**** MATERIAL SUPPLIED ****

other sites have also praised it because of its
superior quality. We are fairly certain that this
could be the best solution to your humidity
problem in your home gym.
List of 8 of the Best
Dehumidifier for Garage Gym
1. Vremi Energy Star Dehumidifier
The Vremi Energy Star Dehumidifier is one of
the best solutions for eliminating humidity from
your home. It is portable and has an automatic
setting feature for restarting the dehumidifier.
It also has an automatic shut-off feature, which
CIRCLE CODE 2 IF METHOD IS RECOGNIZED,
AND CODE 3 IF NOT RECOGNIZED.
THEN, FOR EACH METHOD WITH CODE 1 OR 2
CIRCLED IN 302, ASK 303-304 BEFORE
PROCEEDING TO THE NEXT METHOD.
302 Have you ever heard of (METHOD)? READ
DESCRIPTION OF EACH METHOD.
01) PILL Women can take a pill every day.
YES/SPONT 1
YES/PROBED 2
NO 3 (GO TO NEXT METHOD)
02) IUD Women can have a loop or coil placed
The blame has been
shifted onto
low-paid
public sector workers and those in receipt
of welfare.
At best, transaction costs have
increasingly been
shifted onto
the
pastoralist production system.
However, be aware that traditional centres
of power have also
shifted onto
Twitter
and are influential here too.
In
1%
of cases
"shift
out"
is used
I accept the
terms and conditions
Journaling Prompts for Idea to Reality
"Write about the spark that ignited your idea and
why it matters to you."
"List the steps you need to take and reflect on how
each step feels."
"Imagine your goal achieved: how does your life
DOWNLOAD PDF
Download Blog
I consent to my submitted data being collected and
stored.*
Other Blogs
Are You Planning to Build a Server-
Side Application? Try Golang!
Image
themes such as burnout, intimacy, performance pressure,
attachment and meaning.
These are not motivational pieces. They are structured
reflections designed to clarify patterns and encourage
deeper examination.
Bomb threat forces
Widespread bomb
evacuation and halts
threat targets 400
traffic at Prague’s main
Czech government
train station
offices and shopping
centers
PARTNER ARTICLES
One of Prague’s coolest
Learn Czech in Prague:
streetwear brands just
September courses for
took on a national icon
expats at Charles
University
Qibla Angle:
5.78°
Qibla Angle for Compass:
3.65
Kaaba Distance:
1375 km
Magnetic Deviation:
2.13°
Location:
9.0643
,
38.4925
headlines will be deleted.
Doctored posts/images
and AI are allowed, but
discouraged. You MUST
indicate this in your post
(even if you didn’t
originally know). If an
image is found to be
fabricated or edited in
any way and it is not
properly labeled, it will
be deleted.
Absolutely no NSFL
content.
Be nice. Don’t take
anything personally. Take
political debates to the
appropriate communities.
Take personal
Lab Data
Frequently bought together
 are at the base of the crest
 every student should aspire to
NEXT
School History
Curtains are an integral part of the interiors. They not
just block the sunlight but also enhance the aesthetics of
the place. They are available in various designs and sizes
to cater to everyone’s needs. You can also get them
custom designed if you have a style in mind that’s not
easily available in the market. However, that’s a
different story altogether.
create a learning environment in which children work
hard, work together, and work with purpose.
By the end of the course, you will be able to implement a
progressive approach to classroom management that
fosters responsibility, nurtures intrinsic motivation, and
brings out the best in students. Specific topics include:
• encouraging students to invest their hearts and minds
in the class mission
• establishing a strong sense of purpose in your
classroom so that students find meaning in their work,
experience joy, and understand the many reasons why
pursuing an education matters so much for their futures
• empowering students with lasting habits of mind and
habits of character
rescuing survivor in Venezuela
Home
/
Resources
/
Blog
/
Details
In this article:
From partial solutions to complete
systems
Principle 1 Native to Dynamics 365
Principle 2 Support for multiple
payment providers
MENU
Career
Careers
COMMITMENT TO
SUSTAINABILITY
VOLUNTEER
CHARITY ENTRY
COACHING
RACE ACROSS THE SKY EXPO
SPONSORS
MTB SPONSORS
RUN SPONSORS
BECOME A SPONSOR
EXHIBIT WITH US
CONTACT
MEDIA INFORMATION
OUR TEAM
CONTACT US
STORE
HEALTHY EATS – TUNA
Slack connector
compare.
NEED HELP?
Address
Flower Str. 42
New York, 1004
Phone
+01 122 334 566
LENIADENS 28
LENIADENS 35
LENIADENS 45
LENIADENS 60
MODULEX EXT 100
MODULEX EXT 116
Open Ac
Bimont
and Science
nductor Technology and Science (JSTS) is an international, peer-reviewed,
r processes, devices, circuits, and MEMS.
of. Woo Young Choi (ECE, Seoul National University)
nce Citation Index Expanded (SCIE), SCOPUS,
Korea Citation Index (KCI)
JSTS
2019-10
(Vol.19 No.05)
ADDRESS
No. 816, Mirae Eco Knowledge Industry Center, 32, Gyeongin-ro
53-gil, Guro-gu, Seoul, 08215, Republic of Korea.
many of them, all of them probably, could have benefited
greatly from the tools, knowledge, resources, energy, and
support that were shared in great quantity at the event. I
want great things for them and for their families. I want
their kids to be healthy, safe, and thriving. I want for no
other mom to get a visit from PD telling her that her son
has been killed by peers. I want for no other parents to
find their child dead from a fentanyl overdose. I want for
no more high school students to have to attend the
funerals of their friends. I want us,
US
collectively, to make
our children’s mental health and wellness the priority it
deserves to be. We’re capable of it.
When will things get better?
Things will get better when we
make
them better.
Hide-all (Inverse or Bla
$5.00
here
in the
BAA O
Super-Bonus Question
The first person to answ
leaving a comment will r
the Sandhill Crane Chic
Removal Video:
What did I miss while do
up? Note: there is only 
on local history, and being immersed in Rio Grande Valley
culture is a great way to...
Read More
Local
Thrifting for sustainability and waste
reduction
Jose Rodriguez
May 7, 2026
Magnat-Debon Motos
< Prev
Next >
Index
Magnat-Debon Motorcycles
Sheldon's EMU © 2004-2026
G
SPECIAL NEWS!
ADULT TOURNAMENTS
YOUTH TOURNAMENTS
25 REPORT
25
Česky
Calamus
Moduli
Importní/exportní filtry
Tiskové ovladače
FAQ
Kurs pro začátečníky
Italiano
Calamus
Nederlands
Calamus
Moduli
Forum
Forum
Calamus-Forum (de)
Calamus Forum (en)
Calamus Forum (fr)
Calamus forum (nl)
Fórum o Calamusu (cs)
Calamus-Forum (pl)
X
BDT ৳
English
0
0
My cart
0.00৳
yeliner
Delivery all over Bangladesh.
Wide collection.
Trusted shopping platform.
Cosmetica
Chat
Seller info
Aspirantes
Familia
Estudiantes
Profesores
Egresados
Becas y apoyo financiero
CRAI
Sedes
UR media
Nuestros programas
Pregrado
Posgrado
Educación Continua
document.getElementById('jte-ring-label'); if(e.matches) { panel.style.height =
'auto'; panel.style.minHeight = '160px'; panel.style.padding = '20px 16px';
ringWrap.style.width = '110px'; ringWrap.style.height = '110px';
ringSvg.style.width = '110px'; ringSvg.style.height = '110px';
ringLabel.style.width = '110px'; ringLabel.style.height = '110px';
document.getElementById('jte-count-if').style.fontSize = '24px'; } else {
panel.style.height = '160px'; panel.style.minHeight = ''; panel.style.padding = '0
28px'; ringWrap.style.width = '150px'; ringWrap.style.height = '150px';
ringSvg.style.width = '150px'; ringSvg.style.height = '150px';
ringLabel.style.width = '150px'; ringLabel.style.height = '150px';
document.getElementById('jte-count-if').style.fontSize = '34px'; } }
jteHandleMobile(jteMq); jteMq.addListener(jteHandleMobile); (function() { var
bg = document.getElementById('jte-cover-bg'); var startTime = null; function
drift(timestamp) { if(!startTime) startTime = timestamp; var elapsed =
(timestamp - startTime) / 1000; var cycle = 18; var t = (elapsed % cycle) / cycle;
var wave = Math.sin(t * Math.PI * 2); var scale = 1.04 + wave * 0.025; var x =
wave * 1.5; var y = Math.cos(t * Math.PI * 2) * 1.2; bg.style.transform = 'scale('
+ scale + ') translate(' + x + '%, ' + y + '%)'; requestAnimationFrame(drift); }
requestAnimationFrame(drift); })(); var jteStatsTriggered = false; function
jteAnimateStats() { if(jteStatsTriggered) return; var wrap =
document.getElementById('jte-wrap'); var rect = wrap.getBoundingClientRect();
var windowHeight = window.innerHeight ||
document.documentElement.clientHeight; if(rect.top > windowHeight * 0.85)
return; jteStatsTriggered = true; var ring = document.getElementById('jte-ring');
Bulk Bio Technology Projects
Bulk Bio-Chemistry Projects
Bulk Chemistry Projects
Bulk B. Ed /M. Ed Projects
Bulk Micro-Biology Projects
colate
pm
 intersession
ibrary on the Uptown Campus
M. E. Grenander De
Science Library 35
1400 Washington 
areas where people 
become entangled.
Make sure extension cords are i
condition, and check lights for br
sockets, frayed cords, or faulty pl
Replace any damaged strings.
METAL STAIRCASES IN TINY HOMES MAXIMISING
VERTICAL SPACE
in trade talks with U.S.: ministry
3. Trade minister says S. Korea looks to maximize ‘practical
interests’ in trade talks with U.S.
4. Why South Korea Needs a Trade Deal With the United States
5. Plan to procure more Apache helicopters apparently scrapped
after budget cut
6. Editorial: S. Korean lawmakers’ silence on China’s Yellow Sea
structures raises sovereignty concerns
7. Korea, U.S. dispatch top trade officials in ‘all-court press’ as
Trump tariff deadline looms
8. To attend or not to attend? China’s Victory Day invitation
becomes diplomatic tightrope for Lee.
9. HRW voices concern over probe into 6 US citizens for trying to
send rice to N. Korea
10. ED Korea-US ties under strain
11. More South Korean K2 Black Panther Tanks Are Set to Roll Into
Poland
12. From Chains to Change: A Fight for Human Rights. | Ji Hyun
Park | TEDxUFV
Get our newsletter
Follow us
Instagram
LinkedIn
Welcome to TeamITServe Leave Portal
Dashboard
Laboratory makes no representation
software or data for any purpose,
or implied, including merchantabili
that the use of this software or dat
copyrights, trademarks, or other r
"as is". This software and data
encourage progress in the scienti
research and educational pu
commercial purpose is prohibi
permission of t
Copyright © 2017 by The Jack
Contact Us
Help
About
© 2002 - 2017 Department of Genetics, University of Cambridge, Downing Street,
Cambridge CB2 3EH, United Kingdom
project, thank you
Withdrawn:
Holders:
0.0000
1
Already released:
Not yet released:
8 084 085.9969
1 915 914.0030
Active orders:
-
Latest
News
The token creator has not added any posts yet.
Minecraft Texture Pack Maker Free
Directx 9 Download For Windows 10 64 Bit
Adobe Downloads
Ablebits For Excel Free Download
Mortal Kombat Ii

****

▶ [EXERCISE BRIEF]
In the records above, find the line with "and are influential here too."; write out exactly that line and each one after it, stopping after the line with "attachment and meaning.".

▶ [OUTPUT]
and are influential here too.
In
1%
of cases
"shift
out"
is used
I accept the
terms and conditions
Journaling Prompts for Idea to Reality
"Write about the spark that ignited your idea and
why it matters to you."
"List the steps you need to take and reflect on how
each step feels."
"Imagine your goal achieved: how does your life
DOWNLOAD PDF
Download Blog
I consent to my submitted data being collected and
stored.*
Other Blogs
Are You Planning to Build a Server-
Side Application? Try Golang!
Image
themes such as burnout, intimacy, performance pressure,
attachment and meaning.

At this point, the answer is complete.